I gave up on Babrius. The syntax wasn’t hard, but the number of new words imposed a lot of dictionary work. Right now, I want to read many sentences with less dictionary work.

So, to get some easy reading, as well as needed grammar & forms practice, I now work on the JACT Reading Greek book.

Have you looked into the prose versions of the fables? Chambry’s version might be a good place to start.

For example:

Socrates talks about this habit of the κύκνος in Phaedo.

Thanks for the tip. Babrius’s Aesop is easy to understand, after looking up the words. Easy on the literal level, I mean.

I recommend the prose versions for exactly the reason that you’re asking about: the vocabulary of the prose versions is much closer to Attic/NT standard authors. There should be less dictionary work. I come across words that I don’t know all the time in Babrius, but rarely in the prose versions.
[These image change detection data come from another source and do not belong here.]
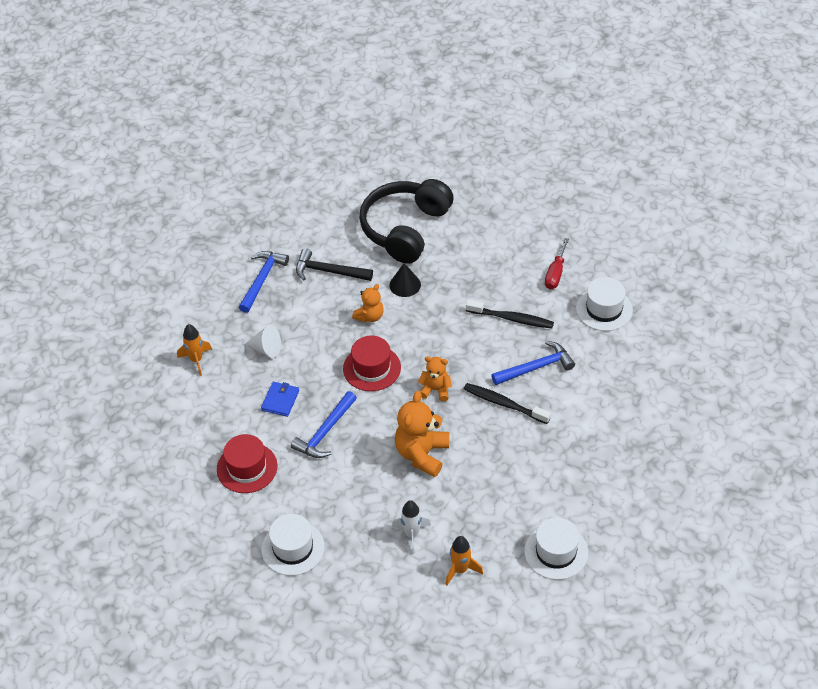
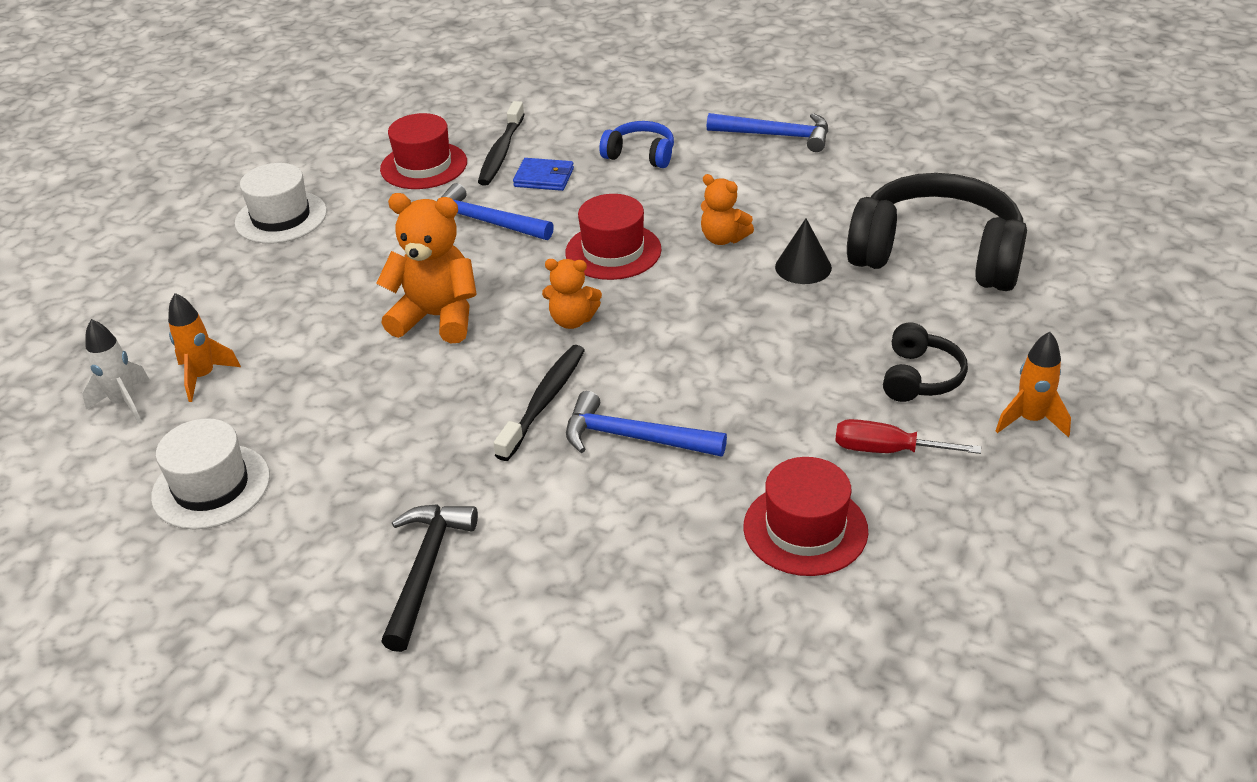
camera: 85 degrees right, 10 degrees down
(196, 360) = (613, 105): orange rocket -> orange rocket (1030, 420)
(266, 349) = (640, 155): white cone -> blue headphones
(328, 271) = (811, 190): black hammer -> black hammer (426, 569)
(412, 534) = (281, 321): white rocket -> white rocket (125, 403)
(436, 390) = (572, 320): orange teddy bear -> orange teddy bear turned 90 degrees clockwise
(505, 253) = (920, 377): none -> black headphones
(512, 319) = (750, 397): black toothbrush -> black toothbrush (501, 152)
(536, 367) = (633, 437): blue hammer -> blue hammer turned 135 degrees clockwise
(604, 309) = (805, 529): white hat -> red hat

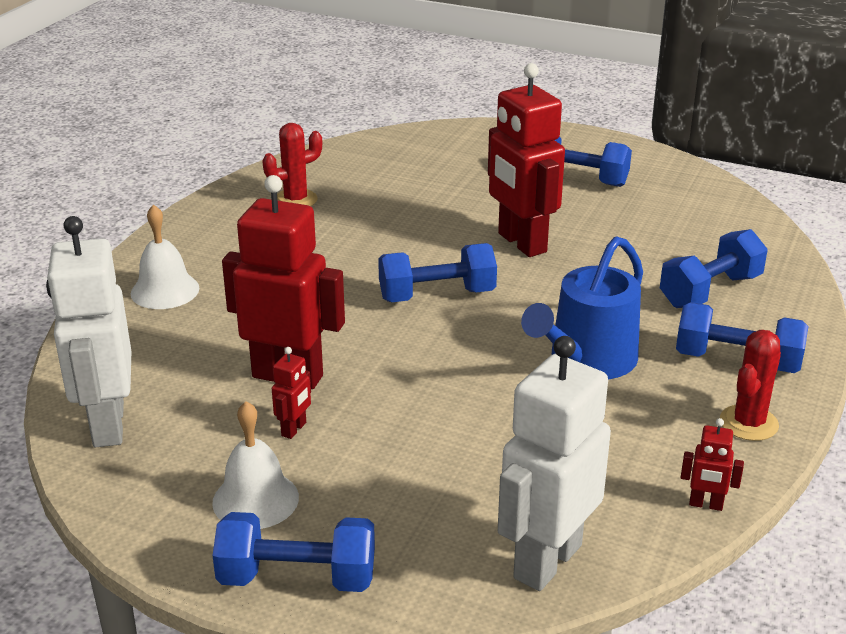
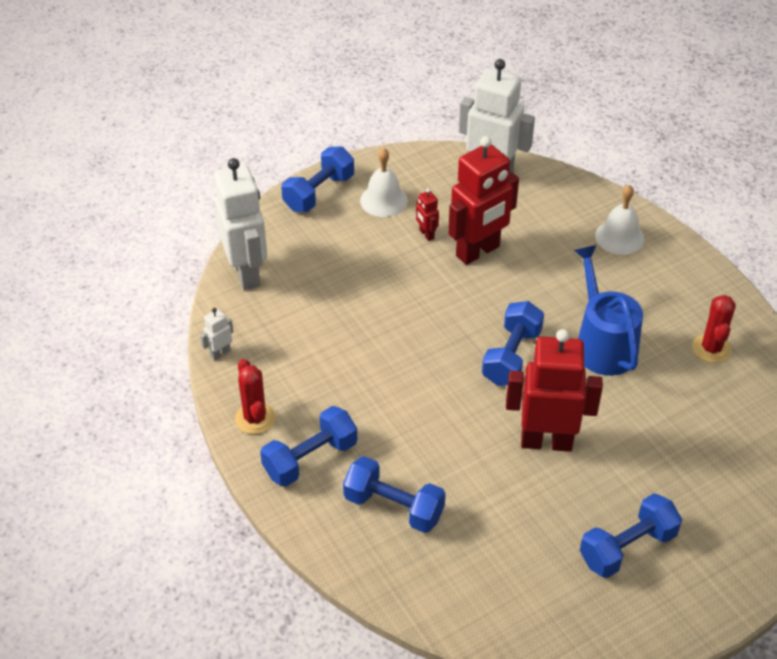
camera: 125 degrees right, 15 degrees up
(587, 360) = (377, 386): blue watering can -> blue watering can (603, 344)
(705, 504) = (220, 353): red robot -> white robot
(710, 291) = (393, 507): blue dumbbell -> blue dumbbell turned 60 degrees counterclockwise

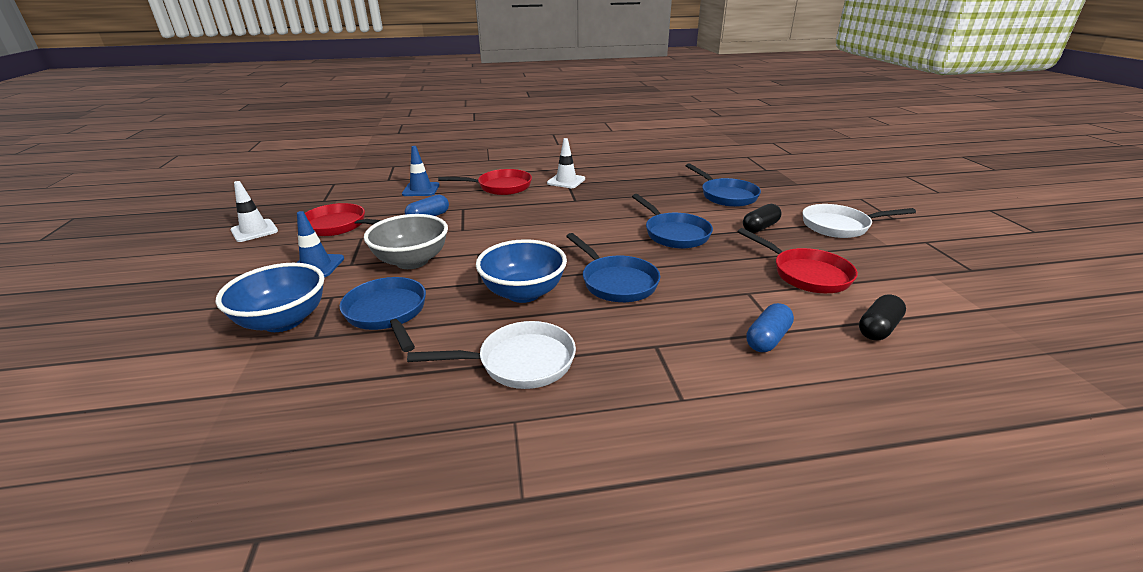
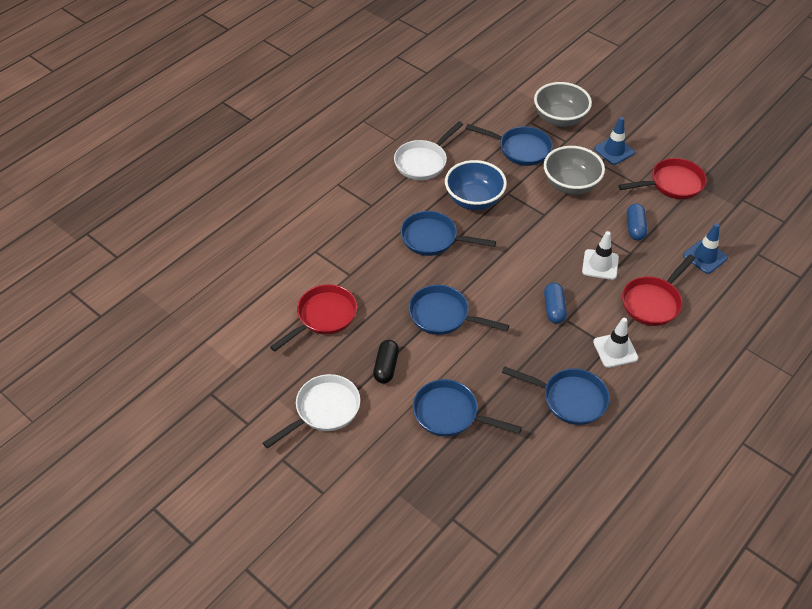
camera: 140 degrees right, 20 degrees up
(254, 231) = (711, 149): white traffic cone -> white traffic cone (600, 264)
(283, 321) = (559, 119): blue bowl -> grey bowl
(630, 177) = (569, 399): none -> blue pan
(767, 339) = (319, 241): blue capsule -> blue capsule (554, 308)
(806, 274) = (323, 317): red pan -> red pan turned 120 degrees clockwise
(878, 328) = (263, 284): black capsule -> none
That said, if you find Babrius syntax easier, you’re doing better than me. Plenty of sentences in Babrius require me to read through a couple of times, even when I know the words. Ex., pulled at random:

Οὐρή ποτ᾽ ὄφεως οὐκέτ᾽ ἠξίου πρώτην
κεφαλὴν βαδίζειν οὐδ᾽ ἐφείπεθ᾽ ἑρπούσῃ

Definitions and Parts of Speech from ChatGPT
word lemma part of speech morphology core meaning (LSJ)
Οὐρή οὐρά noun nom. sg fem. tail
ποτ᾽ ποτέ adverb enclitic, elided once, at some time
ὄφεως ὄφις noun gen. sg masc. of a serpent / snake
οὐκέτ᾽ οὐκέτι adverb elided no longer, no more
ἠξίου ἀξιόω verb imperfect ind. act. 3 sg considered worthy, claimed, thought right
πρώτην πρῶτος adjective acc. sg fem. first
word lemma part of speech morphology core meaning (LSJ)
κεφαλήν κεφαλή noun acc. sg fem. head
βαδίζειν βαδίζω verb pres. inf. act. to walk, go
οὐδ᾽ οὐδέ conjunction elided and not, nor
ἐφείπεθ᾽ ἐφέπω (mid. ἐφέπομαι) verb imperfect ind. mid. 3 sg (elided ‹‑ο›) was following, accompanied
ἑρπούσῃ ἕρπω participle pres. act. part. dat. sg fem. crawling, creeping

These are all standard words that I know from elsewhere, but that ἠξίου πρώτην κεφαλὴν βαδίζειν confused me right at first.

Thanks for the comments, Joel. That passage would have baffled me too. But you have been studying this longer, and more carefully, than I have, and as one’s power increases, one also asks deeper questions of the text under study.

I must have had good luck on a few of Babrius’s fables. Dictionary work puts me through the wringer, because often I don’t get the correct secondary meaning until after reading a translation. OTOH, something like a NT lexicon is a big help.